As for Böhm, Bruckner figured less in the concert activity of his later decades, but fortunately his record companies. Decca produced excellent stereo versions of the Third and Fourth Symphonies (if I could have only one recording of the Fourth, it would probably be this one), and in 1976 DG made gorgeous recordings of the Seventh and Eighth for release originally as a three-LP set (the symphonies have been released as single CDs) -- all with the Vienna Philharmonic, naturally. It may be worth considering that while both Bruckner and Böhm were adoptively Viennese, they in fact both hailed from Austria's "other" major cities -- Bruckner from Linz, Böhm from Graz.

Vienna Philharmonic, Eugen Jochum, cond. Live performance, June 9, 1974

Vienna Philharmonic, Karl Böhm, cond. DG, recorded September 1976

The coming of electrical recording coincided with the publication, finally, of editions of Bruckner's symphonies that attempted to re-create some version of the composer's own conceptions rather than the heavily reworked editions prepared by well-meaning friends and disciples. Considering how cumbersomely a Bruckner symphony fit onto 78s, it's remarkable how much recording was done in the '30s, and at the forefront were none other than Jochum and arl Böhm, recording mostly in their then-musical homes, Hamburg and Dresden, respectively.

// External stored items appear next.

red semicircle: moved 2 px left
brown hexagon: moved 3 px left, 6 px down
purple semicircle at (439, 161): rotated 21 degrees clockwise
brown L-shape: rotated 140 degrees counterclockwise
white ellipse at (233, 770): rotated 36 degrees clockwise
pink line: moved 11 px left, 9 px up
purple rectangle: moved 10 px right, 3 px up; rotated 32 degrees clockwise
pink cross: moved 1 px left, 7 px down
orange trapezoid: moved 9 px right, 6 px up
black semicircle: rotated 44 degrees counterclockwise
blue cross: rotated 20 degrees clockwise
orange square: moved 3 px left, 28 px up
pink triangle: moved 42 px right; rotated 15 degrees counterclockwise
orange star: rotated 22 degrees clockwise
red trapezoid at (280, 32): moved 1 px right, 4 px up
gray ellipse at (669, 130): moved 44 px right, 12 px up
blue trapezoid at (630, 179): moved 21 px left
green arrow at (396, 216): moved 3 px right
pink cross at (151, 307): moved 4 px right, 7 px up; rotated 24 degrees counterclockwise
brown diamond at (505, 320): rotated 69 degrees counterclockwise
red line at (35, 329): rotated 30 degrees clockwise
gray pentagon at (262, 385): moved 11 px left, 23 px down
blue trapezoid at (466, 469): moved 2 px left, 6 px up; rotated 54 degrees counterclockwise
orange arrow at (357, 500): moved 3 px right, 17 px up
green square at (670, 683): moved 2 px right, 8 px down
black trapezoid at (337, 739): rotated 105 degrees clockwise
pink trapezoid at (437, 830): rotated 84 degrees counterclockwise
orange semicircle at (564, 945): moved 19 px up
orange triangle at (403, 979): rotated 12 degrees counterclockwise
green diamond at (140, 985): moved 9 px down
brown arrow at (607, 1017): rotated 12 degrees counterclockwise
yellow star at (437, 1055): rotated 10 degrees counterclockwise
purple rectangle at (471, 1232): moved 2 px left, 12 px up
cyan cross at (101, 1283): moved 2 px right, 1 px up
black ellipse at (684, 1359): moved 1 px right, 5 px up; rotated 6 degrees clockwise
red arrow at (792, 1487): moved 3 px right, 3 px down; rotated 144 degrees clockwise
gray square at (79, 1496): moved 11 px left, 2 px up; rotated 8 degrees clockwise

Jochum's Seventh was done in Vienna, however, and we also have this lovely wartime Böhm Seventh from Vienna. I thought we might hear the Adagio from both.

Vienna Philharmonic, Eugen Jochum, cond. Telefunken, recorded May 8-9, 1935

Vienna Philharmonic, Karl Böhm, cond. Live performance, June 4-5, 1943

iii: Scherzo: Sehr schnell (Very fast)

This is the movement we heard in Friday night's "Two scherzos" preview post, set alongside the Scherzo of the Bruckner Fourth Symphony. As I noted, the Scherzo of the Seventh isn't that much shorter than that of the Fourth, but in its proper place it is dwarfed by the two giant movements that precede it. The Scherzo of the Fourth seems to me a much fuller, more rounded musical experience, as against the more monomaniacal quality of the Scherzo of the Seventh, which almost seems to be running from ghosts haunting the earlier movements.

Vienna Philharmonic, Carlo Maria Giulini, cond. DG, recorded June 1986

Vienna Philharmonic, Herbert von Karajan, cond. DG, recorded live, April 1989

iv: Finale: Bewegt, doch nicht schnell
(Lively, but not fast)

The finale of the Seventh is almost anti-Brucknerian in its concision and getting-to-the-pointness. Usually Bruckner liked to recapitulate and ruminate in his finales.

Vienna Philharmonic, Eugen Jochum, cond. Live performance, June 9, 1974

Vienna Philharmonic, Karl Böhm, cond. DG, recorded September 1976

Here's the conclusion of the first movement of the Bruckner Seventh as performed by Eugen Jochum and the Bavarian Radio Symphony Orchestra, of which we heard the first half above. (The remaining movements can also be found on YouTube.)